Ai nostri microfoni Cavalli ha esposto la sua ricetta per vincere, sottolineando i fattori che non devono mai mancare: “In tutti i campionati per vincere ci vuole un insieme di cose, non bastano le qualità individuali. In una piazza come Bari ci sono molte esigenze, è una piazza che giustamente chiede di vincere sempre e quindi serve grande personalità, soprattutto nei momenti di difficoltà bisogna avere giocatori d’esperienza che aiutino i giovani. Servono unione e personalità per cercare di raggiungere obiettivi importanti e riuscire ad affrontare i momenti più difficili”.

Proprio riguardo uno dei giocatori più esperti della rosa del Bari l’ex attaccante si è espresso così: “Antenucci è un giocatore importante, ha giocato in categorie importanti, ha l’esperienza giusta per trascinare anche gli altri”

Fiducia al mister e un occhio al mercato: “Auteri conosce la categoria, è uno dei più esperti, penso che sia l’uomo giusto per il Bari.
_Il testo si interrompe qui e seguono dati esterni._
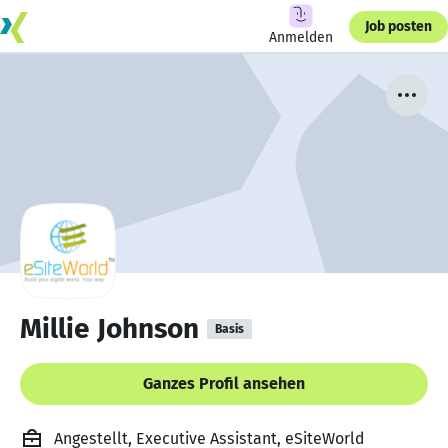
Job posten
Anmelden
Millie Johnson
Basis
Ganzes Profil ansehen
Angestellt, Executive Assistant, eSiteWorld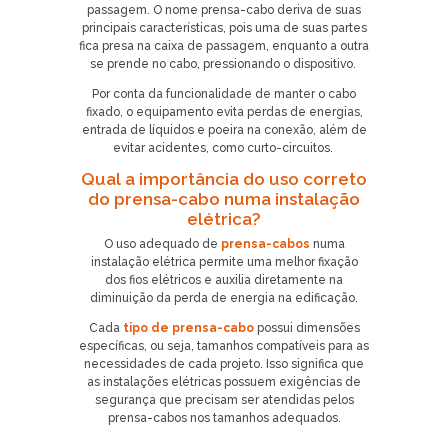
passagem. O nome prensa-cabo deriva de suas
principais características, pois uma de suas partes
fica presa na caixa de passagem, enquanto a outra
se prende no cabo, pressionando o dispositivo.
Por conta da funcionalidade de manter o cabo
fixado, o equipamento evita perdas de energias,
entrada de líquidos e poeira na conexão, além de
evitar acidentes, como curto-circuitos.
Qual a importância do uso correto
do prensa-cabo numa instalação
elétrica?
O uso adequado de
prensa-cabos
numa
instalação elétrica permite uma melhor fixação
dos fios elétricos e auxilia diretamente na
diminuição da perda de energia na edificação.
Cada
tipo de prensa-cabo
possui dimensões
específicas, ou seja, tamanhos compatíveis para as
necessidades de cada projeto. Isso significa que
as instalações elétricas possuem exigências de
segurança que precisam ser atendidas pelos
prensa-cabos nos tamanhos adequados.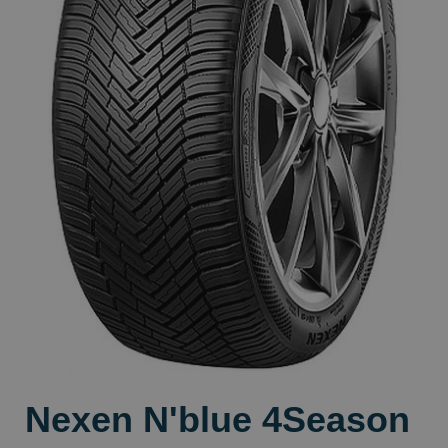
Nexen N'blue 4Season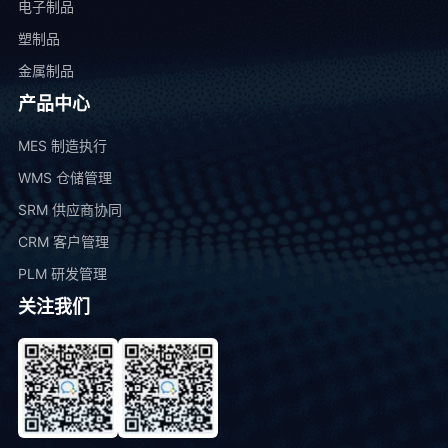
电子制品
塑制品
金属制品
产品中心
MES 制造执行
WMS 仓储管理
SRM 供应商协同
CRM 客户管理
PLM 研发管理
关注我们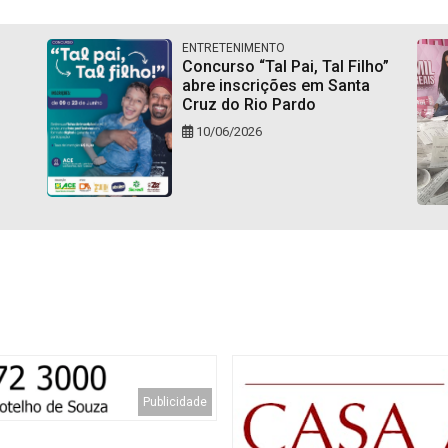
ENTRETENIMENTO
Concurso “Tal Pai, Tal Filho”
abre inscrições em Santa
Cruz do Rio Pardo
10/06/2026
Ha la ricetta giusta per vincere, il Bari verrà fuori nel girone di ritorno. Per quanto riguarda il mercato opterei per giocatori giovani che danno sempre dinamismo ed entusiasmo e sono il futuro della squadra".

Il ricordo dell'approdo di Conte e l'elogio del pubblico biancorosso: "Quando è arrivato Conte ha portato grande entusiasmo, erano anni di cambiamento e noi credevamo tantissimo in quello che proponeva. Per noi era tutto una cosa nuova, una mentalità diversa. In più c’erano anche i giocatori giusti e questo insieme di cose ci ha portato a vincere. Il pubblico a Bari riesce a dare la marcia in più, gli avversari quando entrano in campo sono un pò intimoriti, la sua assenza è un grande svantaggio".